Tenían que irse, pero había una cosa más.

– ¿Qué hay de esas cajas de la Antártida?

– Lo llevamos todo a un almacén de Fort Lee, en Virginia. Y lo dejamos en manos de Scofield. De lo que pasara después no tengo ni idea.

CINCUENTA Y CUATRO

Ossau, Francia

Malone se quedó mirando la cadena de hierro, que descansaba sobre la nieve. «Piensa. Ten cuidado. Hay un montón de cosas que no cuadran; sobre todo, el corte limpio en la cadena.» Alguien había ido provisto de una cizalla.

Sacó el arma de debajo del chaquetón y empujó la puerta.

Los helados goznes chirriaron.

Malone entró en aquella ruina salvando la desmoronada mampostería y se acercó a los arcos, venidos a menos, de una puerta romana.

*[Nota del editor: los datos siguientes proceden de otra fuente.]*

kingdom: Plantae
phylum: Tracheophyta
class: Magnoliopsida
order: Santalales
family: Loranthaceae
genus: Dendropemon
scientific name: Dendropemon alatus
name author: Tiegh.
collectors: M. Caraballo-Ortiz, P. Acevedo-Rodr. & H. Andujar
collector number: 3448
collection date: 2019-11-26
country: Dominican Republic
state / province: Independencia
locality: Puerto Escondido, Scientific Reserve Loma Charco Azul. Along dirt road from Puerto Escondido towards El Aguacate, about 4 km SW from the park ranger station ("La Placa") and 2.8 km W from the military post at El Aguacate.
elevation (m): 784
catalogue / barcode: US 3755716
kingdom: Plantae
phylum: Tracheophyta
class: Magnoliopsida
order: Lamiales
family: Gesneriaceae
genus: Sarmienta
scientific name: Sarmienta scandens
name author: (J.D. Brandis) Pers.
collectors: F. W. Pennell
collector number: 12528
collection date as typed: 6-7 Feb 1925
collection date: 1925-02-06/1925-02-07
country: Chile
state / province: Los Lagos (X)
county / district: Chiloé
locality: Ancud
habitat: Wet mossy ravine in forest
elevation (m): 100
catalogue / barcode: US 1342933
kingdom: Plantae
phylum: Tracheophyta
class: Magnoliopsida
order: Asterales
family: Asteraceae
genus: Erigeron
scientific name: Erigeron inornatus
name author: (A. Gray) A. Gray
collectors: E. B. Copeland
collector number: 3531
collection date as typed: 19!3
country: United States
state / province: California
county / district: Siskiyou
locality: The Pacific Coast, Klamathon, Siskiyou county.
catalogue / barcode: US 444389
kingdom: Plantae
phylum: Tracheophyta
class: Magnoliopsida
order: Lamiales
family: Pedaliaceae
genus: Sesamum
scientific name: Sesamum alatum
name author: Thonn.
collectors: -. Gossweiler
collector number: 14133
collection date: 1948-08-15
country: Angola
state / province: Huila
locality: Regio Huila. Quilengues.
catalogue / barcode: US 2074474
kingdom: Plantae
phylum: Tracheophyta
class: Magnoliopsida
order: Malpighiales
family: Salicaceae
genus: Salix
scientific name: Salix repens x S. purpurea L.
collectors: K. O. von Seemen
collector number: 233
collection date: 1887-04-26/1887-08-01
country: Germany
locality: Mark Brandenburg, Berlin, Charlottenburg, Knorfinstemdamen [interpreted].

Descendió varios peldaños de piedra gastados que conducían a un interior negro como la tinta. La escasa luz que había se colaba junto con el viento por las desprotegidas ventanas. El grosor de los muros, el sesgo de las aberturas, la verja de hierro de la entrada, todo apuntaba a la época rudimentaria en que se habían creado. Echó un vistazo a lo que en su día fue importante, medio lugar de culto, medio ciudadela, una construcción fortificada en los alrededores de un imperio.

El aliento se volvía vaho ante sus ojos.

Seguía sin perder de vista el suelo, pero no vio huellas que indicaran la presencia de otros.

Se adentró en un laberinto de columnas que sostenían un techo indemne. La sensación de vastedad se desvanecía arriba en oscuras bóvedas. Deambuló entre las columnas como lo haría entre los altos árboles de un bosque petrificado. No estaba seguro de qué buscaba o esperaba, y se resistió al impulso de dejarse llevar por el inquietante entorno.

Por lo que había leído en Internet, Bertrand, el primer obispo, llegó a ser bastante famoso. La leyenda hablaba maravillas de sus milagrosos poderes. Cerca de allí, los caciques españoles acostumbraban a dejar tras de sí un rastro de fuego y sangre por los Pirineos y tenían aterrorizada a la población local, sin embargo, entregaron sus prisioneros a Bertrand y se retiraron para no volver.

Y luego estaba el milagro.

Una mujer había llevado a su hijo y se quejaba de que el padre no quería saber nada de ninguno. Cuando el hombre negó toda relación con ellos, Bertrand ordenó que les colocaran delante un recipiente con agua fría e introdujo en él una piedra. A continuación le pidió al hombre que sacara la piedra del agua; si mentía, Dios enviaría una señal. El hombre cogió la piedra pero sacó las manos escaldadas, como si el agua estuviese hirviendo. El padre admitió en el acto su paternidad y reparó debidamente su falta. Por su piedad, a Bertrand acabó conociéndosele como «la irradiación de Dios». Se supone que él rehuía esa etiqueta, si bien permitió que fuera aplicada al monasterio, y al parecer Eginardo la recordaría décadas después, cuando redactó su última voluntad.